This fearlessness is on show again with his third and final cover, a rendition of the Leonard Cohen classic ‘Hallelujah’. Although he lacks the desperate and battered sound that Cohen possesses, Buckley does have something else on his side: youth. It is with this youth he brings a sense of haunting romanticism to the words. With an evocative tone you feel his pain and it is this pain that compels you as the listener.

Buckley truly comes into his own when playing his own songs, though. Stunning opening track ‘Mojo Pin’ begins with a string of high notes, where it then builds from these serene beginnings into a devastating ballad of unwanted love. The title track ‘Grace’ is another highlight of the album. Poetic lyrics are sung over a rolling landscape of guitar riffs creating a song filled to the brim with rock appeal.

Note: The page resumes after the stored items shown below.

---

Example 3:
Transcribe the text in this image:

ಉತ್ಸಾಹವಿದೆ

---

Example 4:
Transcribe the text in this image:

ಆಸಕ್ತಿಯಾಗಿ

The ultimate track of the album has to be the truly brilliant ‘Lover, You Should’ve Come Over’. An amalgamation of everything that makes this album so good, the listener is treated to layers of organ, a choir and the most seductive of chord progressions wrapped together in a voice that is at its technical best.

Parts of the album excel to such a high level that it could be considered somewhat boastful. It is the nonchalant way these skills are exhibited that stops it from becoming so. A debut album should help introduce an artist to the world and with an album as diverse as Grace I’d say Jeff Buckley has made a loud, and un-rivalled introduction.